Components and Concepts
SimplePageCachingFilter
The SimplePageCachingFilter is a simple caching filter suitable for caching compressible HTTP responses such as HTML, XML or JSON. It uses a singleton CacheManager created with the default factory method. Override to use a different CacheManager.
It is suitable for:
complete responses (i.e. not fragments).
A content type suitable for gzipping. For example, text or text/html.
Keys
Pages are cached based on their key. The key for this cache is the URI followed by the query string. An example is /admin/SomePage.jsp?id=1234&name=Beagle. This key technique is suitable for a wide range of uses. It is independent of host name and port number, so will work well in situations where there are multiple domains which get the same content, or where users access based on different port numbers. A problem can occur with tracking software, where unique ids are inserted into request query strings. Because each request generates a unique key, there will never be a cache hit. For these situations it is better to parse the request parameters and override calculateKey(javax.servlet.http.HttpServletRequest) with an implementation that takes account of only the significant ones.
Configuring the Cache Name
A cache entry in ehcache.xml should be configured with the name of the filter. Names can be set using the init-param cacheName, or by sub-classing this class and overriding the name.
Concurrent Cache Misses
A cache miss will cause the filter chain, upstream of the caching filter to be processed. To avoid threads requesting the same key to do useless duplicate work, these threads block behind the first thread. The thread timeout can be set to fail after a certain wait by setting the init-param blockingTimeoutMillis. By default threads wait indefinitely. In the event upstream processing never returns, eventually the web server may get overwhelmed with connections it has not responded to. By setting a timeout, the waiting threads will only block for the set time, and then throw a net.sf.ehcache.constructs.blocking.LockTimeoutException. Under either scenario an upstream failure will still cause a failure.
Gzipping
Significant network efficiencies, and page loading speedups, can be gained by gzipping responses. Whether a response can be gzipped depends on:
Whether the user agent can accept GZIP encoding.

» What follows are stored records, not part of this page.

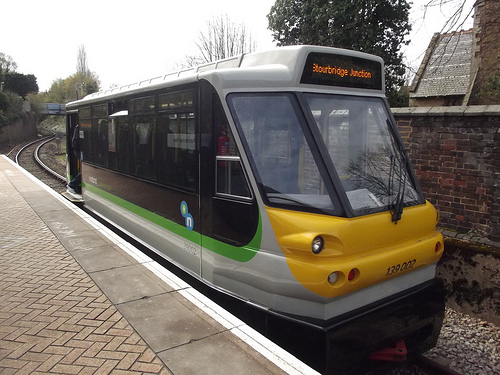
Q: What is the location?
A: Train track.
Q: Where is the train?
A: On the tracks.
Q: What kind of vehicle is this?
A: Train.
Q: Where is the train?
A: Train tracks.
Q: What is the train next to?
A: Platform.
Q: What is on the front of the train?
A: Digital window.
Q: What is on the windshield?
A: Windshield wipers.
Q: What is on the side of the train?
A: Green stripe.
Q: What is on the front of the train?
A: Numbers in black print.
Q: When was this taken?
A: Daytime.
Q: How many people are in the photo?
A: 0.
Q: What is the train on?
A: Train tracks.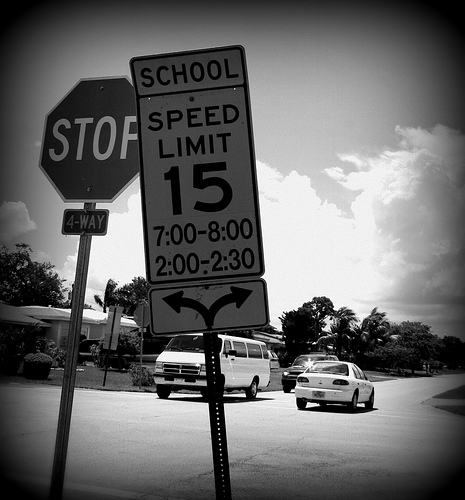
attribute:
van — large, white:
[152, 332, 270, 399]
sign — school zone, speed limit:
[129, 45, 265, 284]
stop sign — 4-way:
[39, 74, 145, 235]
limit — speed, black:
[152, 99, 237, 215]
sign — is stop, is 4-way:
[38, 70, 135, 235]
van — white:
[146, 307, 274, 414]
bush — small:
[21, 352, 52, 379]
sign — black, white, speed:
[113, 30, 289, 342]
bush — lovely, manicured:
[20, 348, 52, 379]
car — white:
[294, 359, 375, 410]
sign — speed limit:
[125, 37, 272, 339]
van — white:
[150, 334, 278, 400]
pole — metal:
[199, 330, 235, 494]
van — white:
[150, 320, 272, 398]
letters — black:
[137, 102, 252, 275]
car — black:
[283, 348, 337, 397]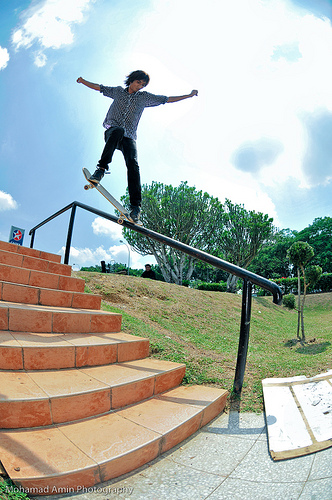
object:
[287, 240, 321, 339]
tree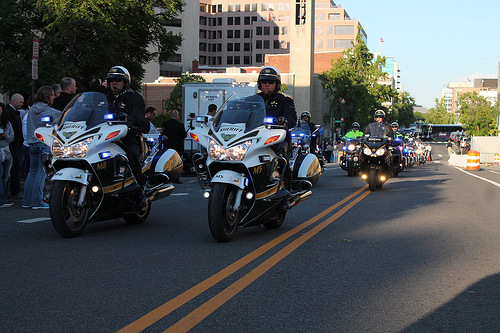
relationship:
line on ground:
[115, 183, 374, 333] [6, 142, 492, 331]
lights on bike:
[190, 130, 280, 158] [186, 111, 379, 245]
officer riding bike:
[239, 65, 298, 210] [32, 90, 184, 237]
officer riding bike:
[93, 65, 148, 208] [185, 84, 322, 243]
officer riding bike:
[364, 109, 395, 151] [350, 134, 401, 192]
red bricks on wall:
[311, 49, 345, 75] [268, 50, 345, 77]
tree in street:
[5, 1, 182, 103] [22, 134, 488, 325]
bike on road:
[186, 92, 322, 242] [0, 158, 493, 331]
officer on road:
[239, 65, 298, 210] [0, 158, 493, 331]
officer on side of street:
[364, 109, 395, 151] [6, 143, 487, 331]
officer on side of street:
[300, 111, 323, 169] [6, 143, 487, 331]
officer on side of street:
[239, 65, 298, 210] [6, 143, 487, 331]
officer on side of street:
[93, 65, 148, 208] [6, 143, 487, 331]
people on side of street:
[50, 70, 85, 117] [6, 143, 487, 331]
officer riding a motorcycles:
[239, 65, 298, 210] [191, 66, 321, 241]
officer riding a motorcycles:
[93, 65, 148, 208] [35, 65, 183, 237]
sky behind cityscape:
[335, 3, 497, 78] [2, 83, 495, 328]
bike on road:
[34, 91, 184, 238] [0, 158, 493, 331]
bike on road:
[351, 122, 401, 191] [0, 158, 493, 331]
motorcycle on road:
[309, 129, 338, 167] [0, 158, 493, 331]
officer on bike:
[229, 65, 294, 220] [186, 92, 322, 242]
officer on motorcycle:
[367, 105, 391, 149] [26, 84, 168, 234]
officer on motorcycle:
[91, 63, 149, 203] [355, 133, 399, 193]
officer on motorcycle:
[364, 109, 395, 151] [351, 130, 396, 195]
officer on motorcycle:
[93, 65, 148, 208] [204, 90, 308, 249]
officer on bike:
[93, 65, 148, 208] [34, 91, 184, 238]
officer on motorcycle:
[386, 119, 402, 150] [397, 130, 414, 170]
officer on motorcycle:
[294, 103, 319, 143] [139, 116, 194, 197]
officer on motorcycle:
[364, 109, 395, 151] [356, 121, 398, 192]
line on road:
[157, 183, 375, 331] [0, 158, 493, 331]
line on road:
[115, 183, 374, 333] [0, 158, 493, 331]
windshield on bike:
[55, 90, 110, 130] [32, 90, 184, 237]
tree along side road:
[453, 92, 497, 139] [0, 158, 493, 331]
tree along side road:
[422, 96, 463, 125] [0, 158, 493, 331]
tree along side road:
[325, 23, 397, 124] [0, 158, 493, 331]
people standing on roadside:
[6, 58, 86, 197] [0, 156, 490, 331]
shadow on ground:
[382, 269, 485, 331] [103, 204, 498, 331]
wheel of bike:
[205, 182, 246, 242] [186, 92, 322, 242]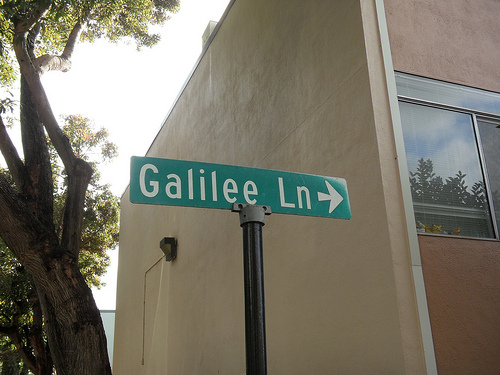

This feature is part of HTTP1.1.
If a browser accepts GZIP encoding it will advertise this by including in its HTTP header: All common browsers except IE 5.2 on Macintosh are capable of accepting gzip encoding. Most search engine robots do not accept gzip encoding.
Whether the user agent has advertised its acceptance of gzip encoding. This is on a per request basis. If they will accept a gzip response to their request they must include the following in the HTTP request header:
Accept-Encoding: gzip
Responses are automatically gzipped and stored that way in the cache. For requests which do not accept gzip encoding the page is retrieved from the cache, ungzipped and returned to the user agent. The ungzipping is high performance.
Caching Headers
The SimpleCachingHeadersPageCachingFilter extends SimplePageCachingFilter to provide the HTTP cache headers: ETag, Last-Modified and Expires. It supports conditional GET. Because browsers and other HTTP clients have the expiry information returned in the response headers, they do not even need to request the page again. Even once the local browser copy has expired, the browser will do a conditional GET. So why would you ever want to use SimplePageCachingFilter, which does not set these headers?
The answer is that in some caching scenarios you may wish to remove a page before its natural expiry. Consider a scenario where a web page shows dynamic data. Under Ehcache the Element can be removed at any time. However if a browser is holding expiry information, those browsers will have to wait until the expiry time before getting updated. The caching in this scenario is more about defraying server load rather than minimizing browser calls.
Init-Params
The following init-params are supported:
cacheName - the name in ehcache.xml used by the filter.
blockingTimeoutMillis - the time, in milliseconds, to wait for the filter chain to return with a response on a cache miss. This is useful to fail fast in the event of an infrastructure failure.
varyHeader - set to true to set Vary:Accept-Encoding in the response when doing Gzip. This header is needed to support HTTP proxies however it is off by default.
<init-param>
<param-name>varyHeader</param-name>
<param-value>true</param-value>
</init-param>
Re-entrance
Care should be taken not to define a filter chain such that the same CachingFilter class is reentered. The CachingFilter uses the BlockingCache. It blocks until the thread which did a get which results in a null does a put. If reentry happens a second get happens before the first put. The second get could wait indefinitely. This situation is monitored and if it happens, an IllegalStateException will be thrown.
SimplePageFragmentCachingFilter
The SimplePageFragmentCachingFilter does everything that SimplePageCachingFilter does, except it never gzips, so the fragments can be combined. There is a variant of this filter which sets browser caching headers, because that is only applicable to the entire page.